━━━ Material for this exercise ━━━
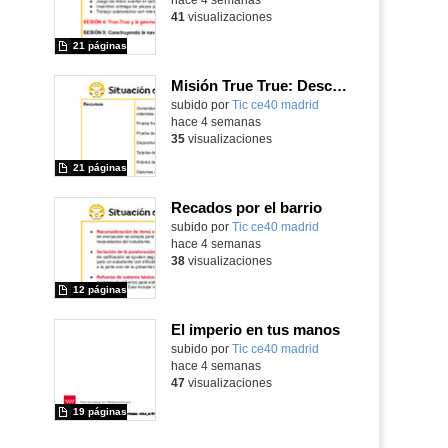
41
visualizaciones
21 páginas
Misión True True: Descubriendo el Sistema Solar
subido por
Tic ce40 madrid
-
hace 4 semanas
35
visualizaciones
21 páginas
Recados por el barrio
subido por
Tic ce40 madrid
-
hace 4 semanas
38
visualizaciones
12 páginas
El imperio en tus manos
subido por
Tic ce40 madrid
-
hace 4 semanas
47
visualizaciones
19 páginas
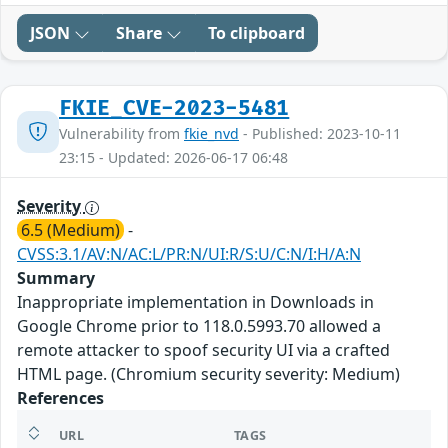
JSON
Share
To clipboard
FKIE_CVE-2023-5481
Vulnerability from
fkie_nvd
- Published: 2023-10-11
23:15 - Updated: 2026-06-17 06:48
Severity
6.5 (Medium)
-
CVSS:3.1/AV:N/AC:L/PR:N/UI:R/S:U/C:N/I:H/A:N
Summary
Inappropriate implementation in Downloads in
Google Chrome prior to 118.0.5993.70 allowed a
remote attacker to spoof security UI via a crafted
HTML page. (Chromium security severity: Medium)
References
URL
TAGS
━━━
## Task description:
Arrange the text read from all the items above as a Markdown table with the columns Row and Line, one numbered row per line, skipping blank lines. Leave the pictures out.

## Problem solution:
| Row | Line |
|---|---|
| 1 | 41 |
| 2 | visualizaciones |
| 3 | 21 páginas |
| 4 | Misión True True: Descubriendo el Sistema Solar |
| 5 | subido por |
| 6 | Tic ce40 madrid |
| 7 | - |
| 8 | hace 4 semanas |
| 9 | 35 |
| 10 | visualizaciones |
| 11 | 21 páginas |
| 12 | Recados por el barrio |
| 13 | subido por |
| 14 | Tic ce40 madrid |
| 15 | - |
| 16 | hace 4 semanas |
| 17 | 38 |
| 18 | visualizaciones |
| 19 | 12 páginas |
| 20 | El imperio en tus manos |
| 21 | subido por |
| 22 | Tic ce40 madrid |
| 23 | - |
| 24 | hace 4 semanas |
| 25 | 47 |
| 26 | visualizaciones |
| 27 | 19 páginas |
| 28 | JSON |
| 29 | Share |
| 30 | To clipboard |
| 31 | FKIE_CVE-2023-5481 |
| 32 | Vulnerability from |
| 33 | fkie_nvd |
| 34 | - Published: 2023-10-11 |
| 35 | 23:15 - Updated: 2026-06-17 06:48 |
| 36 | Severity |
| 37 | 6.5 (Medium) |
| 38 | - |
| 39 | CVSS:3.1/AV:N/AC:L/PR:N/UI:R/S:U/C:N/I:H/A:N |
| 40 | Summary |
| 41 | Inappropriate implementation in Downloads in |
| 42 | Google Chrome prior to 118.0.5993.70 allowed a |
| 43 | remote attacker to spoof security UI via a crafted |
| 44 | HTML page. (Chromium security severity: Medium) |
| 45 | References |
| 46 | URL |
| 47 | TAGS |